[The task] Each line below with the string "github" should be copied.

[Supplied entries]

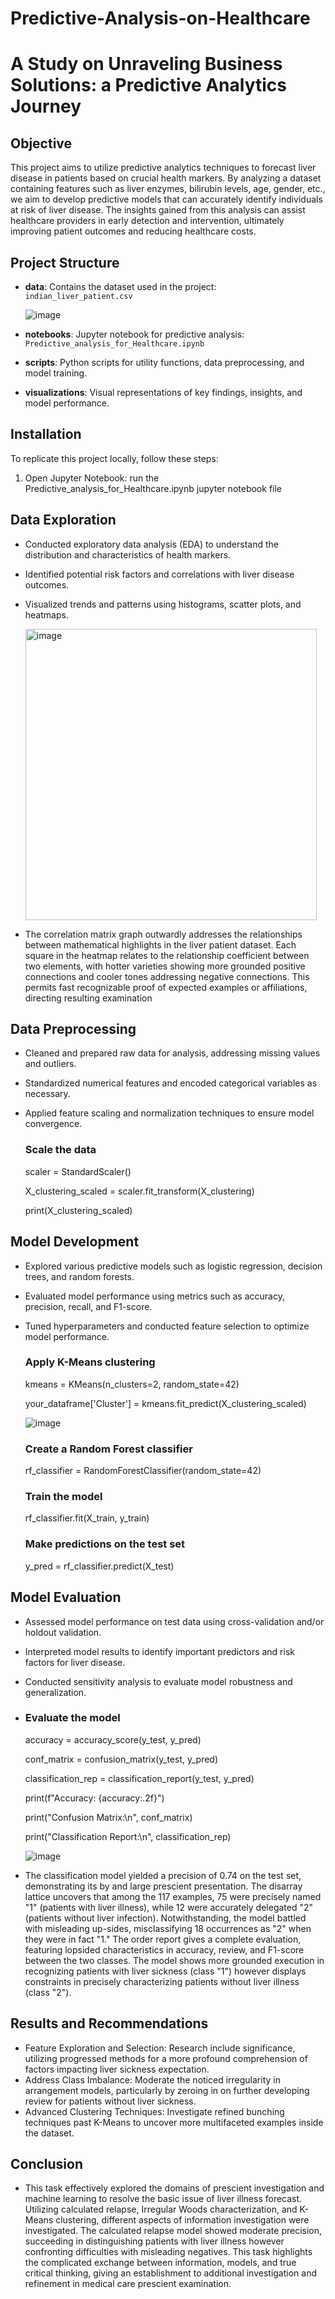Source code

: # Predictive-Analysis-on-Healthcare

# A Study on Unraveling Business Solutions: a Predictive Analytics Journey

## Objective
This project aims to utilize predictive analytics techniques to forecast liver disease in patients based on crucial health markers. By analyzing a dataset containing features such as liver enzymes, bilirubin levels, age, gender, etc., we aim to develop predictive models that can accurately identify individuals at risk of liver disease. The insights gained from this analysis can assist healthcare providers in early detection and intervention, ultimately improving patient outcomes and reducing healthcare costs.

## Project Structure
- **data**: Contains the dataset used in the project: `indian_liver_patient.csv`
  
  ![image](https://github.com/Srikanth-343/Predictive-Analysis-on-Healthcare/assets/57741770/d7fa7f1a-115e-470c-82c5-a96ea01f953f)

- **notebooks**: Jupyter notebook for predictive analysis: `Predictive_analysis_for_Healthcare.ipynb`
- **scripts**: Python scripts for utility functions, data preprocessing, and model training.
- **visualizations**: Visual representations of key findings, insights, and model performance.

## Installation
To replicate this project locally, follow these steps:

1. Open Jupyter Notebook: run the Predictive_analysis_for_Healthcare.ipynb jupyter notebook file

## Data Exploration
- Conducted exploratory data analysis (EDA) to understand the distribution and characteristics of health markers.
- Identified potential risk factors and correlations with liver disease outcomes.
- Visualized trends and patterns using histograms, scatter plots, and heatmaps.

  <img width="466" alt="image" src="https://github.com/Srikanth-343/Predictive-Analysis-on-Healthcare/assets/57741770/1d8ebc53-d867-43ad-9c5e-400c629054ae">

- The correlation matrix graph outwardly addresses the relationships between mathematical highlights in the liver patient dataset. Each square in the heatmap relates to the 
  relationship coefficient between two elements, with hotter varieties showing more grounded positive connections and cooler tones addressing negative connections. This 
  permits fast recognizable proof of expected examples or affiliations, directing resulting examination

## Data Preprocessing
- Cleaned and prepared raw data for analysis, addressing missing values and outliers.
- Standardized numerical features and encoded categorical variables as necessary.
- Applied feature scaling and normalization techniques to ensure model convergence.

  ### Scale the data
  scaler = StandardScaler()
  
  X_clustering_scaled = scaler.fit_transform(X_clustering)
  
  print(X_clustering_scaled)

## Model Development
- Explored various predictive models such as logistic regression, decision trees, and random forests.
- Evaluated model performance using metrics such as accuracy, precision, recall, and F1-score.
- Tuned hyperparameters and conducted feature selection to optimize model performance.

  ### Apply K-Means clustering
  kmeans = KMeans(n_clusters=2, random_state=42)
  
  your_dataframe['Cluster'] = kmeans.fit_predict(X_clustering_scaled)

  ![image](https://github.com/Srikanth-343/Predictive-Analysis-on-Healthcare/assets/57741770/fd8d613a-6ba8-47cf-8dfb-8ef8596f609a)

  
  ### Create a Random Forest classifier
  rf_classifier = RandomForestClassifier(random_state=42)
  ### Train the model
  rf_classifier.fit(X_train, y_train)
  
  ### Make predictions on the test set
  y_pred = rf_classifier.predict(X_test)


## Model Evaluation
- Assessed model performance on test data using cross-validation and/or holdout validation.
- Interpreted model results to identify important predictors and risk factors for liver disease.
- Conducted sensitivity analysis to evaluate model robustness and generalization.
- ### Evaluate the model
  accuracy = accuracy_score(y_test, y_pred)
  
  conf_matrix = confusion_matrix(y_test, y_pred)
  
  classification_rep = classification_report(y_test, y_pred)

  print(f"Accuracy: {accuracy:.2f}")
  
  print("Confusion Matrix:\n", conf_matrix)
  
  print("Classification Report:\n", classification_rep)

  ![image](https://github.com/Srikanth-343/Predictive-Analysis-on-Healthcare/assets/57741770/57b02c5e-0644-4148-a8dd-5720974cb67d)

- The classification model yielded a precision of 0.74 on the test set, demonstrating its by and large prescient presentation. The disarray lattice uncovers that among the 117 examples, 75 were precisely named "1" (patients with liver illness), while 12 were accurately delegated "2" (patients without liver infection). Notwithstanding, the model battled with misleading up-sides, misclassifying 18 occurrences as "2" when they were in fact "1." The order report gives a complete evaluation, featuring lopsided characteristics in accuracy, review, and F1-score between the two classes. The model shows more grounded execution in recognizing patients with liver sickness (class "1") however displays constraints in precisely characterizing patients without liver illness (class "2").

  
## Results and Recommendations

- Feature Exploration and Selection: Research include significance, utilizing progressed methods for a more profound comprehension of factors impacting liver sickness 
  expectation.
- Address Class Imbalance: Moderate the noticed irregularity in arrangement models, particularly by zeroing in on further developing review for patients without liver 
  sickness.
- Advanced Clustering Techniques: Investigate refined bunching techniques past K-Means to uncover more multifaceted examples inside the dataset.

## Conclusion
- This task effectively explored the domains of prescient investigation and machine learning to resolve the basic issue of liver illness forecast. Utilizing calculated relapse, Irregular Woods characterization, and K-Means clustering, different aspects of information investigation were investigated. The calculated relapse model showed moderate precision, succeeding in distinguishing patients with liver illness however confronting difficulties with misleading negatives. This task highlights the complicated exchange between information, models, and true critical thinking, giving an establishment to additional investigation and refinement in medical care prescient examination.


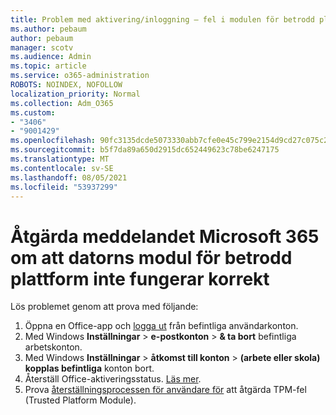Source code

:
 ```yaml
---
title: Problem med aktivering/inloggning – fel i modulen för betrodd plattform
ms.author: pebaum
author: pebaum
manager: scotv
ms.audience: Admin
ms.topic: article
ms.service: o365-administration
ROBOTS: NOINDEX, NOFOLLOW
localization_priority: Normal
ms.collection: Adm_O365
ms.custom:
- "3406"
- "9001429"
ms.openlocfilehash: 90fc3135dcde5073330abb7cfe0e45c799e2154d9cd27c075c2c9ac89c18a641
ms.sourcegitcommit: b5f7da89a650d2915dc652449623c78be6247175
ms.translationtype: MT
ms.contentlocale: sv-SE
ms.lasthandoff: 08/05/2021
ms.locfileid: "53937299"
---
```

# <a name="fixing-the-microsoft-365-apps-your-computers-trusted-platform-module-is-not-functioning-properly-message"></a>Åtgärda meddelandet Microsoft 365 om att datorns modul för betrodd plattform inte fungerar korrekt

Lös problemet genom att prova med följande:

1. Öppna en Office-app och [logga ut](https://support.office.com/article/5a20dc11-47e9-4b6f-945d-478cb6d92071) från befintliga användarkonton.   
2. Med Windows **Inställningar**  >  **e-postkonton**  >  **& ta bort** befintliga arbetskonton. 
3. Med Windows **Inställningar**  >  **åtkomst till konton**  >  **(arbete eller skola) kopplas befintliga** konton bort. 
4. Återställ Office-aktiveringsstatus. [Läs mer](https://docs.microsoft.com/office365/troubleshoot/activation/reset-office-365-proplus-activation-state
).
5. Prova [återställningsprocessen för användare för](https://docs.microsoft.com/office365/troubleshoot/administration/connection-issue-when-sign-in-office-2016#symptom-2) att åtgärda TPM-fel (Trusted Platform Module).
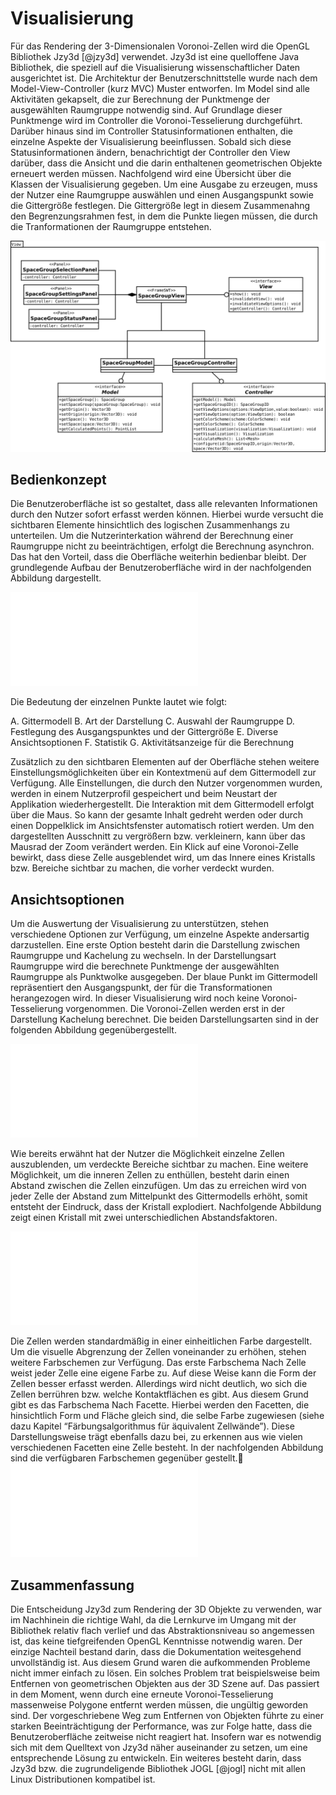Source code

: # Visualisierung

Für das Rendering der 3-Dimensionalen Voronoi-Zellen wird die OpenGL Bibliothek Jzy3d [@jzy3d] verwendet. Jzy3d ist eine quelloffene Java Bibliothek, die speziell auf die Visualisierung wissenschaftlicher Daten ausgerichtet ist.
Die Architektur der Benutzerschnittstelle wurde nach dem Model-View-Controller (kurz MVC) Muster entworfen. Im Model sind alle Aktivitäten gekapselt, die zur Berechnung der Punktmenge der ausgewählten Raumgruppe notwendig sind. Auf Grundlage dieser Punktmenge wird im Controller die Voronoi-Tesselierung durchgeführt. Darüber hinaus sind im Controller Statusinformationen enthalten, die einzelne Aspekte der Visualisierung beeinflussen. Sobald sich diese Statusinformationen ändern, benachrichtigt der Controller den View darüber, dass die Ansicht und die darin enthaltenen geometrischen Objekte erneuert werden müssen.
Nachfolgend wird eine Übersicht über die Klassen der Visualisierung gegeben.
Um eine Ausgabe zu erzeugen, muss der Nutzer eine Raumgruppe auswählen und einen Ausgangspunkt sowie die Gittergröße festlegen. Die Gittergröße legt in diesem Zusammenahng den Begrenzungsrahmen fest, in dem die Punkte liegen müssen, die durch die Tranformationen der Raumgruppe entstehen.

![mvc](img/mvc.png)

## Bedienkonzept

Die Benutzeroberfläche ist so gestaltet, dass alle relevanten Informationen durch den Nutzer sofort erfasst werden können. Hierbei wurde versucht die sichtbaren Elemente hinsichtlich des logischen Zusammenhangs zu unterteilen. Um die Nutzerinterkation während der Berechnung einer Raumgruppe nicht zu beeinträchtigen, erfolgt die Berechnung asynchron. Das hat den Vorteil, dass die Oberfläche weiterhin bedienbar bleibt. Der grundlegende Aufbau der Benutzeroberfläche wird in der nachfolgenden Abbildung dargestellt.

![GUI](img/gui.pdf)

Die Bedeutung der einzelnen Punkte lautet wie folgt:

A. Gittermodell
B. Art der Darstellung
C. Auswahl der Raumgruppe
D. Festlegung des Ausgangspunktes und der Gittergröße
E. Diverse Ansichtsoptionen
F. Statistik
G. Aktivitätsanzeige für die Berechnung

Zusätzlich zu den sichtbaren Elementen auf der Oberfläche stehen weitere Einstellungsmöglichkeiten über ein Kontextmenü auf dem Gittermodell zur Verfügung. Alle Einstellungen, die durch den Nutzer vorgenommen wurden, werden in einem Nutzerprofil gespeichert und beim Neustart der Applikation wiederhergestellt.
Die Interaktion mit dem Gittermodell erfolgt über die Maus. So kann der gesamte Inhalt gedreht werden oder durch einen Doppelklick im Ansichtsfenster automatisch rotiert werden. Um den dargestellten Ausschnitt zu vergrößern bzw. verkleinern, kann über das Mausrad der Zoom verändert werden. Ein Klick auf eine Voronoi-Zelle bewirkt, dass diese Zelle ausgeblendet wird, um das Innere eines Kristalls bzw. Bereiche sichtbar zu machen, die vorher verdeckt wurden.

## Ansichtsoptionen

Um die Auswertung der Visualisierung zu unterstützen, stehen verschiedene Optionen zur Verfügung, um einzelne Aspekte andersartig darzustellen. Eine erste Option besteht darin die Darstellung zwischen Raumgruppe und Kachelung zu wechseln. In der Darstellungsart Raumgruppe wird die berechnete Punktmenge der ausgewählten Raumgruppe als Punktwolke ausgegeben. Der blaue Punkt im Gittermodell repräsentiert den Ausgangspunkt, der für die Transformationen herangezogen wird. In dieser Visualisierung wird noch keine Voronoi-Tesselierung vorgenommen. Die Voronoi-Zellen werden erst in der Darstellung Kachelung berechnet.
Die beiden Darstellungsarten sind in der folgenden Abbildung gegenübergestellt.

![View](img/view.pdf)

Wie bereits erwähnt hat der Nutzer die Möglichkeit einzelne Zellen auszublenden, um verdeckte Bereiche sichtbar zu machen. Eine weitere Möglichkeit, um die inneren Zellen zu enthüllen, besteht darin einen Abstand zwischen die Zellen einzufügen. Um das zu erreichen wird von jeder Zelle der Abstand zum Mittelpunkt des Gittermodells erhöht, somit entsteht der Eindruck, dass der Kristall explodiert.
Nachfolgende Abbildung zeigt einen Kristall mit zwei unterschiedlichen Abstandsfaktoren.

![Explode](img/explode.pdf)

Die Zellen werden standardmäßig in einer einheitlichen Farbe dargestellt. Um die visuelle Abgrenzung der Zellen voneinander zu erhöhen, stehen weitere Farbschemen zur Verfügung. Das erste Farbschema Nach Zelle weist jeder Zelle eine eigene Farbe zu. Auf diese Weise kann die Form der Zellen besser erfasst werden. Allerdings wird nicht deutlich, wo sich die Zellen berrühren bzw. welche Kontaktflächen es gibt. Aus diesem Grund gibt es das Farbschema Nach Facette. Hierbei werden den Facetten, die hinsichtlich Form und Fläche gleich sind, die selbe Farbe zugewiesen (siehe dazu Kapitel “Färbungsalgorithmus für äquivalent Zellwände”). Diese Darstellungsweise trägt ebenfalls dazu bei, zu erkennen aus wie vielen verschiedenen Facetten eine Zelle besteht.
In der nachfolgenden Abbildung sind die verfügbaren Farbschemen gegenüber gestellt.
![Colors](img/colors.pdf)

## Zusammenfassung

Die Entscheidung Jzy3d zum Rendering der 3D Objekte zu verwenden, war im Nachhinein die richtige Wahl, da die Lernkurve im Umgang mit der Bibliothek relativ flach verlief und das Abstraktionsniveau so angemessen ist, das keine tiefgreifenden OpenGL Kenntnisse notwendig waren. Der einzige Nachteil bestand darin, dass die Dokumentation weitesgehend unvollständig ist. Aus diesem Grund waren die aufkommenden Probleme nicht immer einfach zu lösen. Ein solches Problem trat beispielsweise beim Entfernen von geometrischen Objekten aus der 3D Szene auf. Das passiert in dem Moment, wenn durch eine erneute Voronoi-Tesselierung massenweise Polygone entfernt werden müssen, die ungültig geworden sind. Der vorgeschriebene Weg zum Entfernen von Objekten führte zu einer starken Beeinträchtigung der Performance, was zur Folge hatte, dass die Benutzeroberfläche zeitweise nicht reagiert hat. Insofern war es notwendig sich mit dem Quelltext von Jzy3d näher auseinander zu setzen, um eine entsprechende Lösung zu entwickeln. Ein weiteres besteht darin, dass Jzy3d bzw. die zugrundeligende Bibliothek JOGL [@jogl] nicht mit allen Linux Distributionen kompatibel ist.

[Output of the exercise]
  ![image](https://github.com/Srikanth-343/Predictive-Analysis-on-Healthcare/assets/57741770/d7fa7f1a-115e-470c-82c5-a96ea01f953f)
  <img width="466" alt="image" src="https://github.com/Srikanth-343/Predictive-Analysis-on-Healthcare/assets/57741770/1d8ebc53-d867-43ad-9c5e-400c629054ae">
  ![image](https://github.com/Srikanth-343/Predictive-Analysis-on-Healthcare/assets/57741770/fd8d613a-6ba8-47cf-8dfb-8ef8596f609a)
  ![image](https://github.com/Srikanth-343/Predictive-Analysis-on-Healthcare/assets/57741770/57b02c5e-0644-4148-a8dd-5720974cb67d)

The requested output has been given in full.